How do they do it? “I would describe it as the missionary position,” Bayer says. Six to nine months later, eggs appear on her tail, and after another six to 9 months, they hatch. A one-pound-and-a-half female lobster can have between 8,000 to 12,000 eggs, each about the size of a raspberry segment. And they could be from multiple fathers. Females are not monogamous.
4. They taste with their legs.
Chemosensory leg and feet hairs identify food. Small antennae in front of their eyes are used for tracking down food that’s farther away. “If you watch a lobster in a tank in a market, you’ll see they’re flipping, looking for food, dissolved substances in the water,” says Bayer.
5. They chew with their stomachs.
The grinding structure for breaking up food is called the gastric mill, kind of like a set of teeth on their stomachs, which are right behind the eyes and the size of a walnut in a one-pound lobster.
6. The green in cooked lobsters is liver.
Well technically, it’s the tomalley—a digestive gland that’s the intestine, liver, and pancreas. And any red things are eggs.
7. They don’t scream in pain when you cook them.
The noise you hear is “air that has been trapped in the stomach and forced through the mouth after being out of water for short periods of time,” says Bayer. Lobsters don’t have vocal chords, and they can’t process pain.
8. One of their claws can exert pressure of up to 100 pounds per square inch.

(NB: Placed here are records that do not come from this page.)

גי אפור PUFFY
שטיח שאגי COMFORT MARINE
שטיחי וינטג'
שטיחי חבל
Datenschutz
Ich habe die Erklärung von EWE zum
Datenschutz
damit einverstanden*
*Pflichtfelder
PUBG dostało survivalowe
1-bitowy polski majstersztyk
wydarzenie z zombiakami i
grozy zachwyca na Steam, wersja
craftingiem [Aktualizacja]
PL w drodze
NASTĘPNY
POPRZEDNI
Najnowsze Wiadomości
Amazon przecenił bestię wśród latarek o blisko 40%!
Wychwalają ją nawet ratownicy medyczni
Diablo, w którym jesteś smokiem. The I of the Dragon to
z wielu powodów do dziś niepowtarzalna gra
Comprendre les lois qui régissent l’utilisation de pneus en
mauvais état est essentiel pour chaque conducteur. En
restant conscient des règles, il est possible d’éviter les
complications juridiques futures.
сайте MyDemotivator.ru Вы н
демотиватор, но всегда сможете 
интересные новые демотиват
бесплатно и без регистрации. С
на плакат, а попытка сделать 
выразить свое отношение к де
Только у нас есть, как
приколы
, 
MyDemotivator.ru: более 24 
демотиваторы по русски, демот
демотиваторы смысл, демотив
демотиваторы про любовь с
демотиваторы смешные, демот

So they may not feel pain, but they can cause some serious pain. Researchers discovered that after having the lobster’s larger claw, the crusher claw, clamp down on a load cell, a pressure-measuring device. This claw looks like it has molars because it’s used to break up anything hard like crabs, clams, mussels. The other, called the ripper claw or the quick claw, tears softer food like fish or worms.

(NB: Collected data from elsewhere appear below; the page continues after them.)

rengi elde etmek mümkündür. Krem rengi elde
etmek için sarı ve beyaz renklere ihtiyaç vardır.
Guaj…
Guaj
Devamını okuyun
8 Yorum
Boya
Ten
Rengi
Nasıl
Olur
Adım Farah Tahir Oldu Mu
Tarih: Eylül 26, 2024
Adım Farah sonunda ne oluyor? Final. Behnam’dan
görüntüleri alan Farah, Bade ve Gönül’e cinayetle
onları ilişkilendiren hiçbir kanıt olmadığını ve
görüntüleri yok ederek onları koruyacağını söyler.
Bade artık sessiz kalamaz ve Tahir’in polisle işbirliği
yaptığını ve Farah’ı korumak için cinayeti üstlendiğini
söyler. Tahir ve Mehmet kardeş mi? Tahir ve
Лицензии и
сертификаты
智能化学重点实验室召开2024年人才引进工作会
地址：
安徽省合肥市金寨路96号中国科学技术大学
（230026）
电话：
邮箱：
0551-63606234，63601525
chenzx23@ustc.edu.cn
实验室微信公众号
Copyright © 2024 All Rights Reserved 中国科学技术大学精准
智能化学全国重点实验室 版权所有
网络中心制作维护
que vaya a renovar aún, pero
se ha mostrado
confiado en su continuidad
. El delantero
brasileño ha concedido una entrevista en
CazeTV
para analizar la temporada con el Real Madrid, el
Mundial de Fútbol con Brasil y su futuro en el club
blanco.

9. They can regenerate limbs.
“It’s going to take probably a good five years for a one-pound lobster to regenerate a claw that’s about the same size of one that was lost,” says Bayer. But they can do it.
10. Their shells were once used to make golf balls.
Shells left over after lobster processing are usually tossed into landfills. So in an effort to make them worth something and keep the money in the lobster industry, a University of Maine professor created golf balls with a core made out of lobster shells. They’re also biodegradable, designed for golfing on cruise ships or courses near oceans and lakes.
The problem is they only go about 70 percent of the distance of a regular golf ball, so you won’t see them at the U.S. Open anytime soon.
11. Once upon a time, they were the go-to prison food.
In the colonial era, only the poor, indentured servants, and prisoners ate lobsters because they were cheap, too plentiful, and considered “tasteless.” After prisoners in one Massachusetts town got sick of eating them all the time, a new rule said they only had to eat them three times a week.